GIVEN TASK:
Please reproduce these lines word for word.

(Spatial layout data)
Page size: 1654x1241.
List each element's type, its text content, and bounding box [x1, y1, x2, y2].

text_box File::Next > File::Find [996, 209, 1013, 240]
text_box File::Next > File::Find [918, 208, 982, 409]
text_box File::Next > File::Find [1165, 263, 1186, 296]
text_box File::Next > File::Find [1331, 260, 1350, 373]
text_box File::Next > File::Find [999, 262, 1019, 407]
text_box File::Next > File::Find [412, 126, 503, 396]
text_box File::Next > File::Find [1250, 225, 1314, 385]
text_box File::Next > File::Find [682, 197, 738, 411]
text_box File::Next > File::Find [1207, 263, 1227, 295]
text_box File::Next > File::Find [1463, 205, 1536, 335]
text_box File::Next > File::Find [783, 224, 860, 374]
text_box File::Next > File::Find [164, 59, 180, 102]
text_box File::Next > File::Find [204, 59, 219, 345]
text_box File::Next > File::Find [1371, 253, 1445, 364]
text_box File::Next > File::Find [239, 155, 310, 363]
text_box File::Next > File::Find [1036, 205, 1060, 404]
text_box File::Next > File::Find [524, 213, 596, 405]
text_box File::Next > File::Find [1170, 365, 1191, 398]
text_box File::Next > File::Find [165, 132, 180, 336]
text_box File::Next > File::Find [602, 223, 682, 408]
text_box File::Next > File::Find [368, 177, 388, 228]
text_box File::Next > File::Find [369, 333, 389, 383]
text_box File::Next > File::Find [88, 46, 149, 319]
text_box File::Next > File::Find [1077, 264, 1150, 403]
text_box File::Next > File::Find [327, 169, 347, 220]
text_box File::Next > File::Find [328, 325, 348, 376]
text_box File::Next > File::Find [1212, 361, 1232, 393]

FULL ANSWER:
Page size: 1654x1241.
List each element's type, its text content, and bounding box [x1, y1, x2, y2].

text_box File::Next > File::Find [996, 209, 1013, 240]
text_box File::Next > File::Find [918, 208, 982, 409]
text_box File::Next > File::Find [1165, 263, 1186, 296]
text_box File::Next > File::Find [1331, 260, 1350, 373]
text_box File::Next > File::Find [999, 262, 1019, 407]
text_box File::Next > File::Find [412, 126, 503, 396]
text_box File::Next > File::Find [1250, 225, 1314, 385]
text_box File::Next > File::Find [682, 197, 738, 411]
text_box File::Next > File::Find [1207, 263, 1227, 295]
text_box File::Next > File::Find [1463, 205, 1536, 335]
text_box File::Next > File::Find [783, 224, 860, 374]
text_box File::Next > File::Find [164, 59, 180, 102]
text_box File::Next > File::Find [204, 59, 219, 345]
text_box File::Next > File::Find [1371, 253, 1445, 364]
text_box File::Next > File::Find [239, 155, 310, 363]
text_box File::Next > File::Find [1036, 205, 1060, 404]
text_box File::Next > File::Find [524, 213, 596, 405]
text_box File::Next > File::Find [1170, 365, 1191, 398]
text_box File::Next > File::Find [165, 132, 180, 336]
text_box File::Next > File::Find [602, 223, 682, 408]
text_box File::Next > File::Find [368, 177, 388, 228]
text_box File::Next > File::Find [369, 333, 389, 383]
text_box File::Next > File::Find [88, 46, 149, 319]
text_box File::Next > File::Find [1077, 264, 1150, 403]
text_box File::Next > File::Find [327, 169, 347, 220]
text_box File::Next > File::Find [328, 325, 348, 376]
text_box File::Next > File::Find [1212, 361, 1232, 393]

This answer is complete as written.